Um dia que vale a pena viver
Morte e perda são assuntos difíceis de serem abordados em hospitais e consultórios médicos – e ainda mais complicados para serem discutidos em família. No entanto, são temas sobre os quais a geriatra Ana Claudia Arantes trata com muita leveza.
Seus pensamentos sobre morte e perda foram formados ao longo dos anos de profissão, atuando em unidades de terapia intensiva, hospitais e pelos cursos de especialização em cuidados paliativos no Instituto Pallium e na Universidade de Oxford, na Inglaterra. Sua visão começou a ser conhecida do grande público após Ana Claudia ser convidada para fazer uma sessão do TEDxFMUSP, conferência em que pessoas partilham experiências sobre temas que dominam, em 2012. Disponível na Internet desde 2013, a conferência da geriatra já alcançava quase um milhão de visualizações em setembro de 2016
Com o lançamento do livro A morte é um dia que vale a pena viver no VI Congresso Internacional de Cuidados Paliativos, Ana Claudia conversou sobre a obra e sua visão de cuidados paliativos. Atualmente, a médica atua em consultório próprio e no Hospice do Hospital das Clínicas da Faculdade de Medicina da USP (Universidade de São Paulo), na unidade Jaçanã. Confira a entrevista.
Por que o lançamento do livro neste momento?
O livro está sendo gestado desde 2014, quando recebi o convite da editora para escrever sobre o tema, graças ao sucesso do TEDxFMUSP que fiz. Há uma necessidade urgente de se conversar mais sobre a morte na sociedade em geral.
Para quem você escreveu o livro?
Escrevi pensando no público em geral, não só para profissionais da saúde ou para as pessoas que estão perdendo alguém. Minha proposta é compartilhar a experiência que tenho de cuidar de pessoas em fase final, contar como é viver isso como profissional de saúde. Falo de autocuidado, luto, cuidados paliativos e perda em geral, não só da morte concreta, mas da morte de relacionamentos, das coisas que perdemos todos os dias. Creio que o livro é bastante transformador.
Por que a morte é um dia que vale a pena viver?
A morte é um dia que vale a pena, porque ela está dentro da vida, não fora dela. O contrário de vida não é morte, é nascimento. A vida é um intervalo entre o nascimento e a morte. O primeiro dia de vida é nascimento e, o último, a morte. Com esse título quero provocar as pessoas a perceberam que todos os dias valem a pena ser vividos. E valem justamente por causa desse último dia – ele faz todos os outros valerem a pena. Quando não temos noção de que vamos morrer, não damos valor para os outros dias.
No TEDx, você diz que a morte não é bonita. Por quê?
As pessoas me dizem ´seu trabalho é lindo´. Não é verdade, meu trabalho não é bonito. A morte pode ter sentido como força de transformação e isso é bonito.

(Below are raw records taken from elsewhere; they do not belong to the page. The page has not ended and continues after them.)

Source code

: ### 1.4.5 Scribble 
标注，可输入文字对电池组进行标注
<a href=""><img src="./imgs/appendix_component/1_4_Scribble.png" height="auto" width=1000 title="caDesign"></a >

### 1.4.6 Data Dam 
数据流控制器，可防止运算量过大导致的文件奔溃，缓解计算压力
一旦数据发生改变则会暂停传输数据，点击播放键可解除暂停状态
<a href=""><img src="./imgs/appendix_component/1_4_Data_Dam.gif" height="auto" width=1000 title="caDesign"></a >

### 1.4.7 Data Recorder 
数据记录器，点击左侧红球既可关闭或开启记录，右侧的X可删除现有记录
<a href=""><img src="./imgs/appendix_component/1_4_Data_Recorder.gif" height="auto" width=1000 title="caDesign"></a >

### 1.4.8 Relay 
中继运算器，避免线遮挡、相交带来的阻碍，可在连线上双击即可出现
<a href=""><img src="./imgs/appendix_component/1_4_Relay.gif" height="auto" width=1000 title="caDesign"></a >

Mas não é bonito perceber que você nunca mais vai ver a pessoa que ama, que você vai encerrar sua vida e todas as coisas que você viveu acabaram.
Quando um oncologista cura um câncer, esse resultado é uma vitória para o profissional. Qual a recompensa do médico paliativista?

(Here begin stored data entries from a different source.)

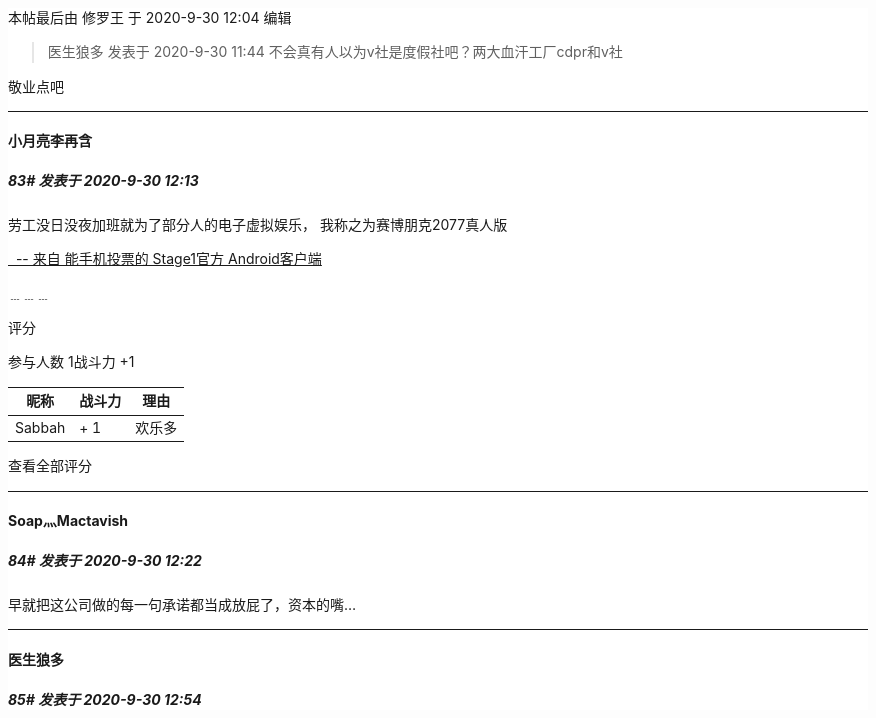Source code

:  本帖最后由 修罗王 于 2020-9-30 12:04 编辑 
<blockquote>医生狼多 发表于 2020-9-30 11:44
不会真有人以为v社是度假社吧？两大血汗工厂cdpr和v社</blockquote>
敬业点吧







-----

####  小月亮李再含  
##### 83#       发表于 2020-9-30 12:13




劳工没日没夜加班就为了部分人的电子虚拟娱乐，
我称之为赛博朋克2077真人版

[  -- 来自 能手机投票的 Stage1官方 Android客户端](https://www.coolapk.com/apk/140634)



﹍﹍﹍

评分





 参与人数 1战斗力 +1

|昵称|战斗力|理由|
|----|---|---|
| Sabbah| + 1|欢乐多|



查看全部评分






-----

####  Soap灬Mactavish  
##### 84#       发表于 2020-9-30 12:22




早就把这公司做的每一句承诺都当成放屁了，资本的嘴…







-----

####  医生狼多  
##### 85#       发表于 2020-9-30 12:54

Quando um médico cura um câncer, ele não tem segurança de que o paciente vai viver bem por conta disso. Vamos imaginar um rapaz de 20 anos com osteosarcoma na perna que seja jogador de basquete. Vamos amputar a perna e ele está curado, mas não necessariamente ele vai achar que a vida dele está boa. Você salvou a dimensão biológica do paciente, mas o que a vida vai significar para ele sem a perna? O paliativista alivia o sofrimento de uma pessoa – tanto físico, como social e espiritual. Isso é permitir uma boa vida, não importa quanto tempo resta dela. Por isso defendo que o paliativista precisa envolver o paciente e a família em seus cuidados. Aliviar o sofrimento de todos faz parte de seu papel.
Você que já se despediu de muitos pacientes notou se há, digamos, padrões de morte? Ou é uma experiência totalmente única a cada paciente?

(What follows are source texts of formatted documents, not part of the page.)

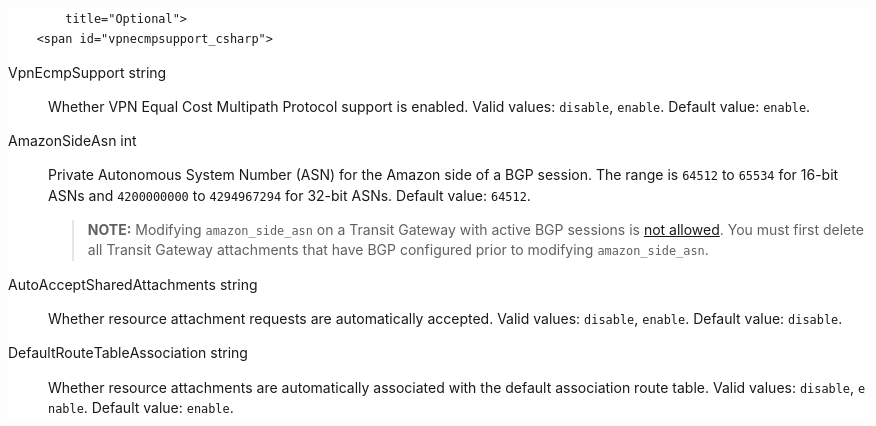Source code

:             title="Optional">
        <span id="vpnecmpsupport_csharp">
<a data-swiftype-name="resource-property" data-swiftype-type="text" href="#vpnecmpsupport_csharp" style="color: inherit; text-decoration: inherit;">Vpn<wbr>Ecmp<wbr>Support</a>
</span>
        <span class="property-indicator"></span>
        <span class="property-type">string</span>
    </dt>
    <dd><p>Whether VPN Equal Cost Multipath Protocol support is enabled. Valid values: <code>disable</code>, <code>enable</code>. Default value: <code>enable</code>.</p>
</dd></dl>
</pulumi-choosable>
</div>

<div>
<pulumi-choosable type="language" values="go">
<dl class="resources-properties"><dt class="property-optional"
            title="Optional">
        <span id="amazonsideasn_go">
<a data-swiftype-name="resource-property" data-swiftype-type="text" href="#amazonsideasn_go" style="color: inherit; text-decoration: inherit;">Amazon<wbr>Side<wbr>Asn</a>
</span>
        <span class="property-indicator"></span>
        <span class="property-type">int</span>
    </dt>
    <dd><p>Private Autonomous System Number (ASN) for the Amazon side of a BGP session. The range is <code>64512</code> to <code>65534</code> for 16-bit ASNs and <code>4200000000</code> to <code>4294967294</code> for 32-bit ASNs. Default value: <code>64512</code>.</p>
<blockquote>
<p><strong>NOTE:</strong> Modifying <code>amazon_side_asn</code> on a Transit Gateway with active BGP sessions is <a href="https://docs.aws.amazon.com/AWSEC2/latest/APIReference/API_ModifyTransitGatewayOptions.html">not allowed</a>. You must first delete all Transit Gateway attachments that have BGP configured prior to modifying <code>amazon_side_asn</code>.</p>
</blockquote>
</dd><dt class="property-optional"
            title="Optional">
        <span id="autoacceptsharedattachments_go">
<a data-swiftype-name="resource-property" data-swiftype-type="text" href="#autoacceptsharedattachments_go" style="color: inherit; text-decoration: inherit;">Auto<wbr>Accept<wbr>Shared<wbr>Attachments</a>
</span>
        <span class="property-indicator"></span>
        <span class="property-type">string</span>
    </dt>
    <dd><p>Whether resource attachment requests are automatically accepted. Valid values: <code>disable</code>, <code>enable</code>. Default value: <code>disable</code>.</p>
</dd><dt class="property-optional"
            title="Optional">
        <span id="defaultroutetableassociation_go">
<a data-swiftype-name="resource-property" data-swiftype-type="text" href="#defaultroutetableassociation_go" style="color: inherit; text-decoration: inherit;">Default<wbr>Route<wbr>Table<wbr>Association</a>
</span>
        <span class="property-indicator"></span>
        <span class="property-type">string</span>
    </dt>
    <dd><p>Whether resource attachments are automatically associated with the default association route table. Valid values: <code>disable</code>, <code>enable</code>. Default value: <code>enable</code>.</p>
</dd><dt class="property-optional"
            title="Optional">
        <span id="defaultroutetablepropagation_go">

Observei que as mortes mais serenas são das pessoas que vivem seu eixo de espiritualidade baseado em amor e verdade, não importa o caminho ou religião. Entendo espiritualidade como o eixo como você se relaciona consigo mesmo, com as pessoas que ama, com a sociedade e, para aqueles que creem, como se relaciona com Deus. No hospital, observei que os pacientes que tiveram as mortes mais serenas eram ateus. Já no Hospice, tive experiências lindas e vi mortes tranquilas de pessoas de diversas religiões. Por isso digo que a espiritualidade não depende do caminho religioso, mas de sua experiência de vida com amor e verdade. Se sua vida for gerada em culpa, medo, preconceito e superstição, o momento da morte costuma ser um desastre.